TAREAS A REALIZAR:
1. Según el texto sobre la muestra de Veronese en el Prado, ¿de qué pintores había comisariado ya Miguel Falomir exposiciones en ese museo? Nómbralos todos.
2. ¿Puedes continuar el artículo sobre la exposición de Veronese en el Prado a partir de su última frase?

TEXTO PROPORCIONADO:
··········
Anatomía de una gran exposición: cómo El Prado reunió, restauró y exhibió las obras maestras de Paolo Veronese

El maestro del Renacimiento veneciano no había tenido una muestra monográfica en el museo hasta hoy. Pero para llegar hasta aquí ha habido muchos meses de trabajo

Colgado de 'Cena en casa de Simón'. A la izquierda, Miguel Falomir, comisario de la muestra y director del Prado, observa atentamente el proceso.
José Ovejero

En la zona de exposiciones temporales del Museo del Prado, poco antes de que se comience a montar la de Paolo Veronese (abierta del 27 de mayo al 21 de septiembre de este año), hay todavía operarios trabajando en las salas, retirando vitrinas y estructuras efímeras creadas para la exposición anterior. Pero lo que llama mi atención es un hombre que está muy pegado a una pared, fotografiando una mancha de pintura con el móvil.

—¿Qué está haciendo?

Sonríe como si le hubiese pillado en una travesura.

—Fotografío paisajes abstractos —dice.

Andrés Úbeda es conservador de la pintura del siglo XVIII en el museo. Y fotografía, por gusto, las manchas, los rebordes irregulares de las franjas de pintura y los desconchones que quedan tras desmontar una exposición.

Conversamos sobre la que acaba de finalizar, de escultura policromada, y es entonces cuando se refiere a la tristeza que sienten muchos en el museo al desmontar una exposición y ver desaparecer uno tras otro los cuadros y las esculturas, al quedar las salas vacías aunque aún marcadas por cicatrices. Pero después ríe.

El taller de restauración del Museo del Prado.
Detalle de la restauradora Alicia Peral dando los últimos retoques a aniele Barbaro, patriarca de Aquileya, de Tiziano, obra presente en la exposición de Veronese.

—Ahora comienza una nueva. Y eso es como renacer. En el Prado renacemos cada tres meses.

El estudio de arquitectura GaSSz es el encargado de diseñar las nuevas construcciones efímeras, de crear pasillos y levantar paredes. En este caso no deben desarrollar el proyecto de cero, sino que tienen instrucciones precisas. Al fin y al cabo, Miguel Falomir es, junto con el historiador del arte Enrico Maria Dal Pozzolo, el comisario de esta exposición y a la vez director del museo “y conoce perfectamente el espacio”, asegura Silvia Sánchez, quien, en representación del estudio, supervisará todo el proceso de montaje.

Detalle de 'La familia de Caín errante'.

Es verdad que Falomir conoce el terreno; ha comisariado en el Prado las exposiciones de Tintoretto, Tiziano, Lorenzo Lotto y los Bassano, y es un experto en pintura renacentista italiana. Paolo Veronese era el último de los grandes pintores venecianos del siglo XVI que le faltaba. Y es obvio que tenía claro cómo aproximarse a él.
··········
MATERIAL EXTRAÍDO:
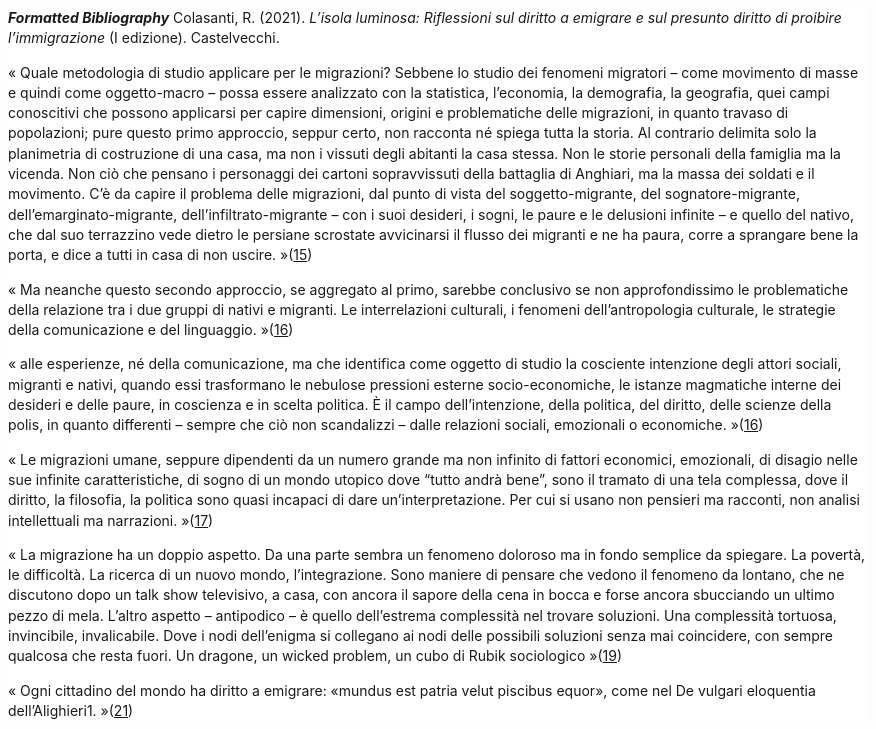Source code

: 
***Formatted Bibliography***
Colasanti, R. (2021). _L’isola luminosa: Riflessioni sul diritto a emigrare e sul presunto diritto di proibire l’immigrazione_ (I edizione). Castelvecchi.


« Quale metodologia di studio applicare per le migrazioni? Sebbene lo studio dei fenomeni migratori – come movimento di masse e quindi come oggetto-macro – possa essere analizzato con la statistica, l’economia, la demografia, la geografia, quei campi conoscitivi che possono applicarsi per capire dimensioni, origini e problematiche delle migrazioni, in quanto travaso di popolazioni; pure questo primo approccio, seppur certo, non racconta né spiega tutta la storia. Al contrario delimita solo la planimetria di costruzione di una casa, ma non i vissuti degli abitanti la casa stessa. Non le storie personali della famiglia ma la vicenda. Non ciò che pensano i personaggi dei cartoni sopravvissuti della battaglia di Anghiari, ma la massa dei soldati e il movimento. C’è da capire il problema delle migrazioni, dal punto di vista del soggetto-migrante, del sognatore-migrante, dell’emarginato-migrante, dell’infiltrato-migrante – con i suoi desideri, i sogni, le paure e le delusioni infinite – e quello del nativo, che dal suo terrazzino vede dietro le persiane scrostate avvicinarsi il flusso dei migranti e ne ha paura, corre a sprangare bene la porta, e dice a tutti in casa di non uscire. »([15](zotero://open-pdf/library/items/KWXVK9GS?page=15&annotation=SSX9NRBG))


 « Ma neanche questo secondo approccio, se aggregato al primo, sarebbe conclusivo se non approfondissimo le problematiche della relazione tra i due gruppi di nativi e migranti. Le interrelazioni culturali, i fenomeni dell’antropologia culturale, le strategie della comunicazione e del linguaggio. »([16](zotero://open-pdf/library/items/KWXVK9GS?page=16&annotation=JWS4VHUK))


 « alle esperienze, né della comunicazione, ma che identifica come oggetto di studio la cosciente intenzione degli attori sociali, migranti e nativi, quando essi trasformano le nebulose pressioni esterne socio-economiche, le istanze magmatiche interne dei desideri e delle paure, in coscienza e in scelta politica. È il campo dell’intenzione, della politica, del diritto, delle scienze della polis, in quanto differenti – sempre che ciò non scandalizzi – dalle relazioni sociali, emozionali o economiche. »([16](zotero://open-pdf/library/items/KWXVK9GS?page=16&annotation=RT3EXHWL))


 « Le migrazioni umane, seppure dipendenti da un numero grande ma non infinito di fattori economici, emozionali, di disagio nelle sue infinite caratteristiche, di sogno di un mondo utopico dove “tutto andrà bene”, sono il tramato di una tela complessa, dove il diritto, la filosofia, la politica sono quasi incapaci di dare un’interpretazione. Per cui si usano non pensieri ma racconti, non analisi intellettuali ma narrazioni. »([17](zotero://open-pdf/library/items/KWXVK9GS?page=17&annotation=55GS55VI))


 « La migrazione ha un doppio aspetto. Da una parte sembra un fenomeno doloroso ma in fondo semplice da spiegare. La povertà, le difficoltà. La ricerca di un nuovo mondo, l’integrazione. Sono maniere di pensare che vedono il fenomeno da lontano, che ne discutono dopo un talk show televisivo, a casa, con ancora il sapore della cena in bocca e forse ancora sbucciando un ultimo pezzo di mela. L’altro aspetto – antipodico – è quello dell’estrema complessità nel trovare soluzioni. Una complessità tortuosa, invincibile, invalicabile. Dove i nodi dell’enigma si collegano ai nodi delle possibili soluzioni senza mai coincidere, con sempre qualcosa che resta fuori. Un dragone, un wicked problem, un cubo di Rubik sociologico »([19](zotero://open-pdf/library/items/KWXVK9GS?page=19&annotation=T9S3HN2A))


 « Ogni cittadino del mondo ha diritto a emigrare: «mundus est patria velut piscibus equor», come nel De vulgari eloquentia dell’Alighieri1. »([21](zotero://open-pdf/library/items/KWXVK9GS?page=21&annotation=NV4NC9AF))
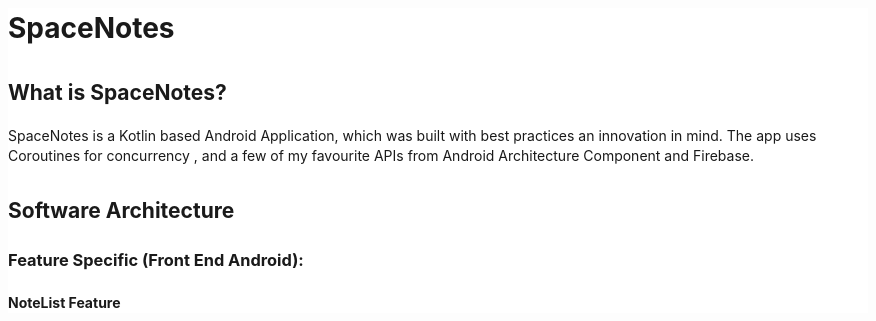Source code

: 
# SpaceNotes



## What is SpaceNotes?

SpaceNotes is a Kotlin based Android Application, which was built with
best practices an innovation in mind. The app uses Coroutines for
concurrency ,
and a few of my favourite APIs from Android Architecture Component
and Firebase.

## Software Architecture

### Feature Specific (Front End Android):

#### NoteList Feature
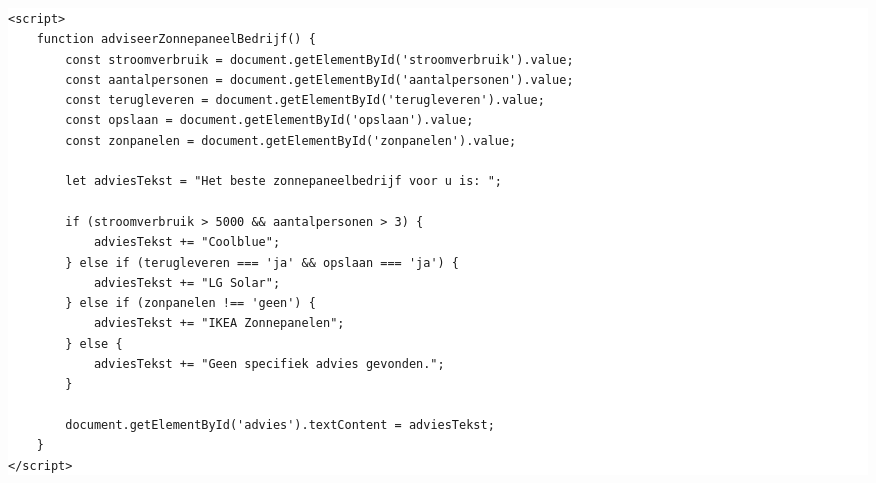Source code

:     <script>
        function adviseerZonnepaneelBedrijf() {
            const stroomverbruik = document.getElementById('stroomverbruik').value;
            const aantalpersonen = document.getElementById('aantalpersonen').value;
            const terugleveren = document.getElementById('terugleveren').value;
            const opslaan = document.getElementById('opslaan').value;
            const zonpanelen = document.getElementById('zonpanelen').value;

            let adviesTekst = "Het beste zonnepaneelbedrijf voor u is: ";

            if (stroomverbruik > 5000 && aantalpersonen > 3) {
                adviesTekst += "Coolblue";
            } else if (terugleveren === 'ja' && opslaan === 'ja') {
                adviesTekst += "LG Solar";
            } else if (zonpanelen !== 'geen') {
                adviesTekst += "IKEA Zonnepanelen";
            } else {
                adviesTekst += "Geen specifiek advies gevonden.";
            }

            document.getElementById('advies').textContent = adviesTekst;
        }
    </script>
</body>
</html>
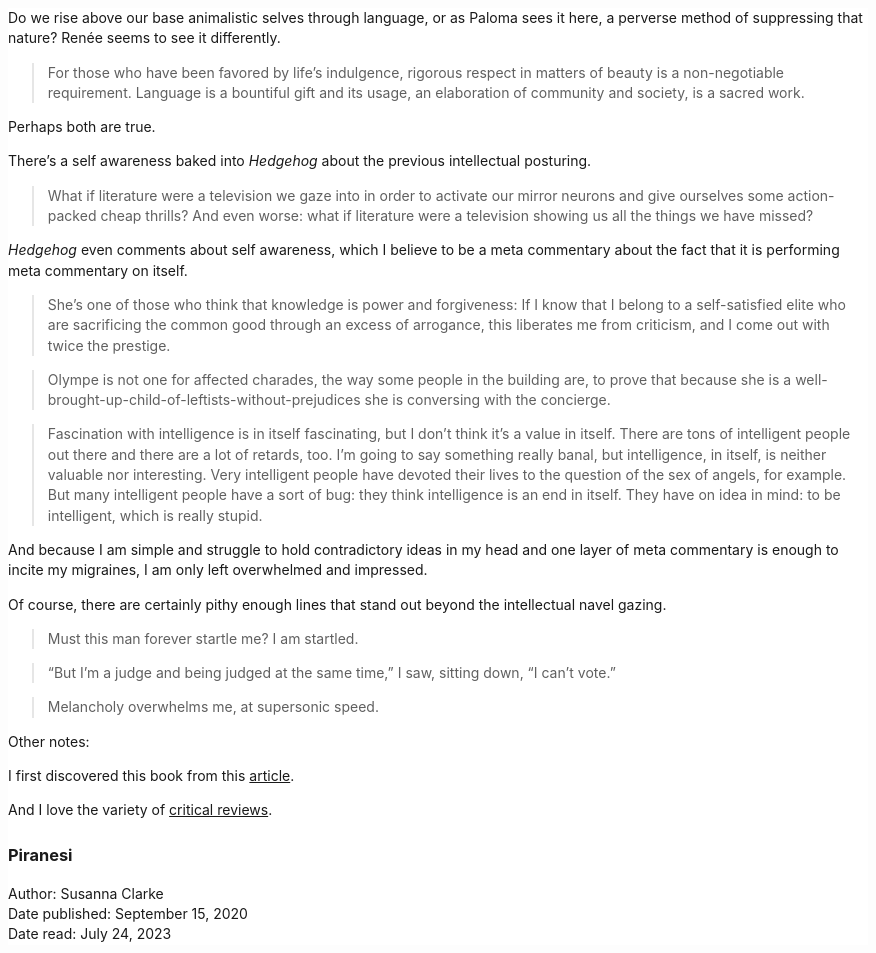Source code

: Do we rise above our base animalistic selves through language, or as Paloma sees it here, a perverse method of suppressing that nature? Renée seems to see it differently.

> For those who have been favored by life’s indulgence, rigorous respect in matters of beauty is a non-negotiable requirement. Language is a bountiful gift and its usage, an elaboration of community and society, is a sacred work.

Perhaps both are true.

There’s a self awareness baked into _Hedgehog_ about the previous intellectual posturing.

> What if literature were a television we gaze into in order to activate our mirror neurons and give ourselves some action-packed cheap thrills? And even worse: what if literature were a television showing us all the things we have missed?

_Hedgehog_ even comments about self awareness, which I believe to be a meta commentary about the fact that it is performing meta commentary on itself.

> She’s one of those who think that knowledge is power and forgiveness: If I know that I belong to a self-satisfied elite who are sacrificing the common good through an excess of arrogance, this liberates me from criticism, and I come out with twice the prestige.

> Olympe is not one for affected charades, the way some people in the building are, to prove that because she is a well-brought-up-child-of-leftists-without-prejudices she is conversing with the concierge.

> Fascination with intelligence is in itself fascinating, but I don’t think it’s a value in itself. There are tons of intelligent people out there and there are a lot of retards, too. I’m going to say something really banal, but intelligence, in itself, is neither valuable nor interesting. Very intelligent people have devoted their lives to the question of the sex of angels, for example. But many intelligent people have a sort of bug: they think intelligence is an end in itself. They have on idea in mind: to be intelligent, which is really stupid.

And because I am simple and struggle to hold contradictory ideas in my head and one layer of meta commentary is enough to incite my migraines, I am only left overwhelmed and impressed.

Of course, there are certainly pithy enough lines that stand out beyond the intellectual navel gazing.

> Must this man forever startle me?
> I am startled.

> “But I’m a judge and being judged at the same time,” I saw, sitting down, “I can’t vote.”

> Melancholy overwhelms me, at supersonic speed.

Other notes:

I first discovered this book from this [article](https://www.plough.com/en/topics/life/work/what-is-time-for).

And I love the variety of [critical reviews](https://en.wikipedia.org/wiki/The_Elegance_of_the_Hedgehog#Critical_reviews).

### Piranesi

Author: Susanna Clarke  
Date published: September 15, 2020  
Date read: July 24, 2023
··········
RESPUESTAS POR PUNTO:
1. Tintoretto, Tiziano, Lorenzo Lotto y los Bassano.

2.
Él piensa la exposición “como una novela o una película; debe tener sus ritmos, sus momentos de descanso, no puedes acabar en una mascletà” —la imagen revela el valenciano que es—. “Cada sección y cada pared deben tener su coherencia”. Por eso es fundamental la perspectiva, sobre qué obra recae la mirada del visitante al entrar en una sala. Además, la narración que construyen los cuadros debe precisar pocas explicaciones: los ritmos y la relación de proximidad y temática de las distintas obras han de permitirnos “leer” lo que estamos viendo.

Pero una exposición como esta no empieza en el momento en el que se cuelga el primer cuadro, sino años antes.

Después de decidirse el proyecto y de hacer un plan de las obras que se necesitarán, hay que ar con los museos, iglesias, instituciones y propietarios privados a los que se pedirán obras en préstamo. Se les escribe justificando la necesidad de precisamente esa obra que cuelga en un museo estadounidense o una iglesia italiana. A veces, y también ha sucedido con la exposición de Veronese, la respuesta es una negativa, porque la obra no debe viajar por razones de conservación, porque se ha prestado demasiado, porque el museo no quiere desprenderse de una obra particularmente popular… Cuando pregunto a Falomir qué obras lamenta no haber conseguido, se encoge de hombros: “Eso ya da igual”, dice, “lo importante es lo que tenemos”.

Inspección de una obra por parte de Miguel Falomir, Lucía Villarreal, la restauradora María Moraleda y la “correo” que ha compañado la obra durante todo el viaje.

Luego viene la fase de contratación de seguros, que pueden ser extremadamente costosos en exposiciones de tal envergadura, aunque en este caso no tanto, porque el Prado utiliza la garantía del Estado para asegurar muchas de las obras.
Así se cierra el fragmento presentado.